I've had some moments over the past few months where I take deep breaths and think, "I can do this. I can totally do this!" Then, there are the (increasingly more frequent) moments where I think, "Um, actually no. No I cannot." I have had quite a few of the latter moments lately. Moments where the enormous undertaking that is full-time school and work, and the thought of supporting my family, and the disgustingness that is my house, and the rarity that is a home cooked meal or a full-night's sleep just build up to this crescendo of immensity and insanity that threatens to swallow me whole.
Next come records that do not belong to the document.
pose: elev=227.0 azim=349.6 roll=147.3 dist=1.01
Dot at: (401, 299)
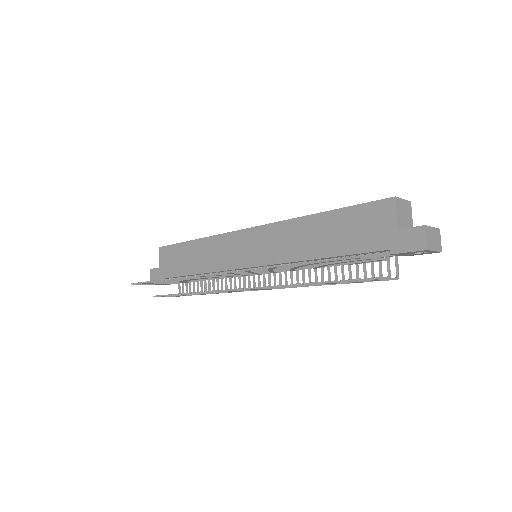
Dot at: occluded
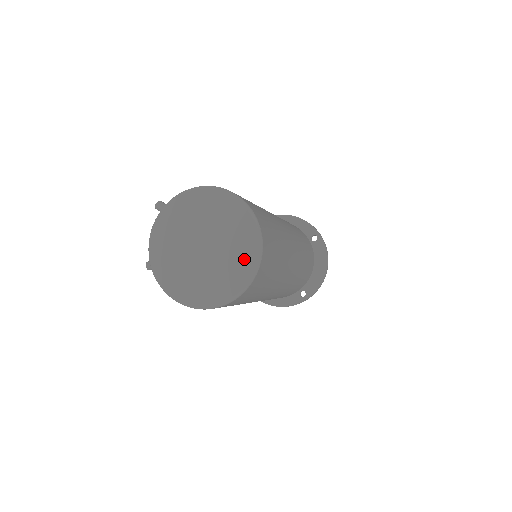
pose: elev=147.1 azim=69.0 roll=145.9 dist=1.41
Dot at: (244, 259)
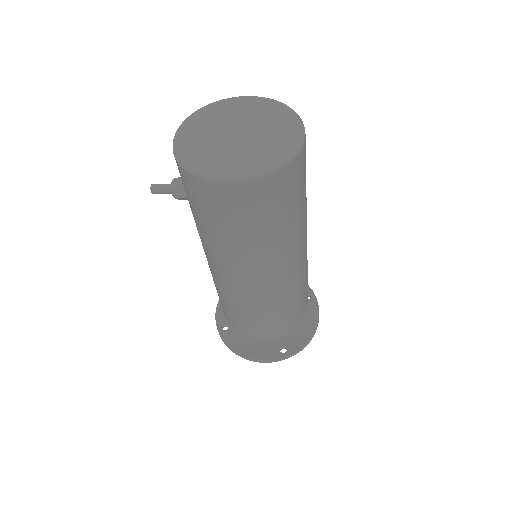
Dot at: (282, 145)
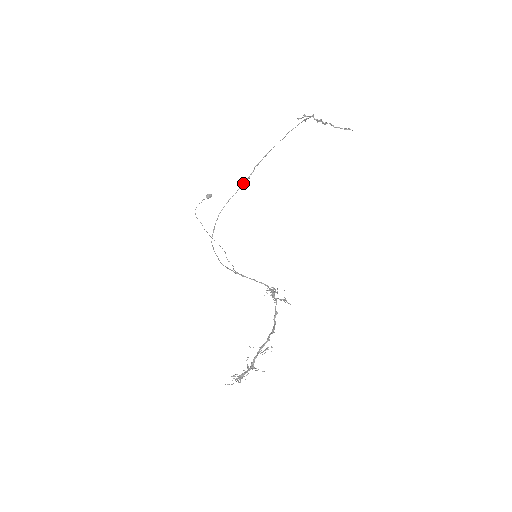
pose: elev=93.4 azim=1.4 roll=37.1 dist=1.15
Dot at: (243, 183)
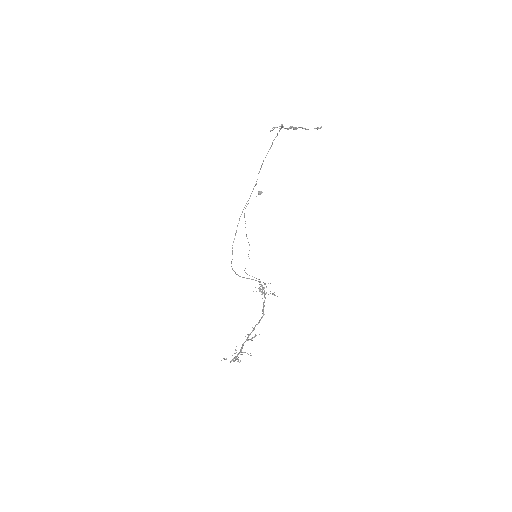
Dot at: occluded
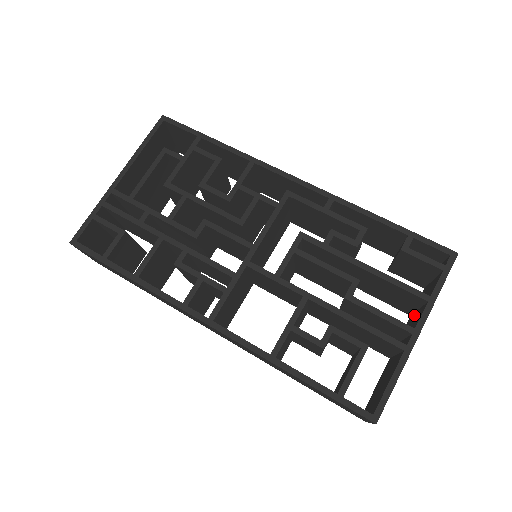
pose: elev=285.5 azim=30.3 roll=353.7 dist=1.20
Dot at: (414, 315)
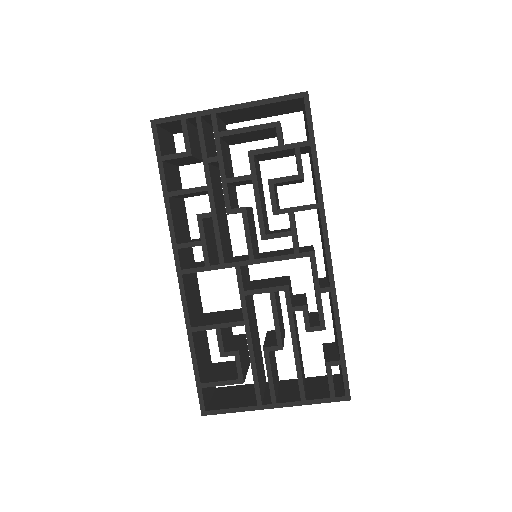
Dot at: (297, 386)
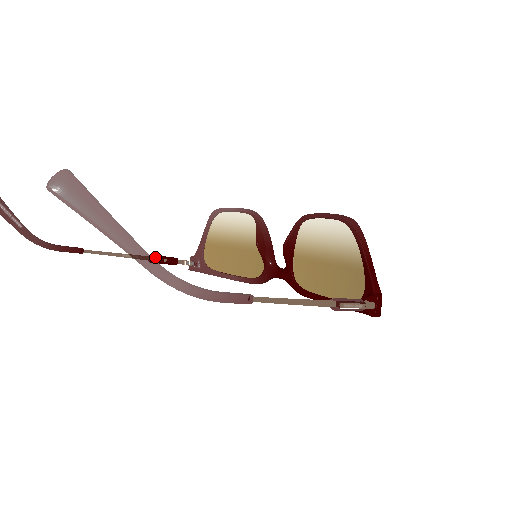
It happened again today as I registered for next semester's 14 credits worth of classes. And made the HUGE mistake of actually reading the syllabus for each of the classes. Silly, silly me (or "Fool of a Took!" as Gandalf would say.) I haven't even made it through this semester yet. Although I am dangerously close to barely surviving it. Emphasis on barely. And I'm already stressing out about next semster?? Why yes. Yes I am. And then the thoughts come. The dark, dark thoughts:
What if I can't do it? What if I can't even pass these classes? What if I picked the wrong major? What if I don't have time to get a master's degree? What if my family can't live for 4 more years on Top Ramen and love? What if I can't even get into graduate school? What if I can and I spend all of this time abandoning my children and home to get my degree and I can't even get a job? What if it turns out that nobody wants to hire a 45 year old school counselor?? (Even if she is ridiculously young looking.) I start to think about how much my kids need me and what was I even thinking going back to school. And then I think about the fact that my husband is leaving in 3 weeks to live in Salt Lake for 2-4 months (to get some training for his low-vision that he desperately needs.) And who will make my (totally disgusting) protein shake every morning and wake up our middle-schooler at 6:30 when I can't possibly pull myself out of bed? Who will wash my picky 4-year-old's laundry 3 times a week so he always has a selection of Shaun White pants to choose from every day? And it's going to snow while he's gone. And not that I am not capable, but I absolutely hate shoveling snow. ( I pretty much hate everything else about snow, too, but that's a story for another time.) Not to mention checking the mail. I don't check the mail. I don't even know which mail box is ours.
The dark thoughts are real. And they are like a big, hairy, slobbering monster sitting on my chest and making it almost impossible to breathe. Except to hyperventilate. Apparently I can still do that just fine. It is at these dark moments that I think maybe that illusive light at the end of the tunnel gets a little bit hard to see because it is not actually a tunnel. It's a cave. There is no light because there is no end. This so called "light" that everyone talks about, maybe it doesn't exist. I am walking endlessly on and on to try to get to the other side of this tunnel only to find myself finally reaching the back of a deep, dark cave. And it sounds horribly depressing, but it might very well be true. And what if it is? What if my life never gets easy? What if there is not a point where I can sit back and say, "Wow! I can't believe I got through that." Because when this is all over, chances are that something else will take its place. And what if that's just life? What if it is?
Not everything about a cave is bad, right? I mean, there're bats and creepy stuff like that, but sometimes there are also breathtaking stalactites and stalagmites. And doesn't a cave also offer protection from wind and rain and the elements? So maybe it isn't a tunnel. Maybe there is no light at the end.
But, hey, I can do cave. And I have a feeling I'm not alone in here.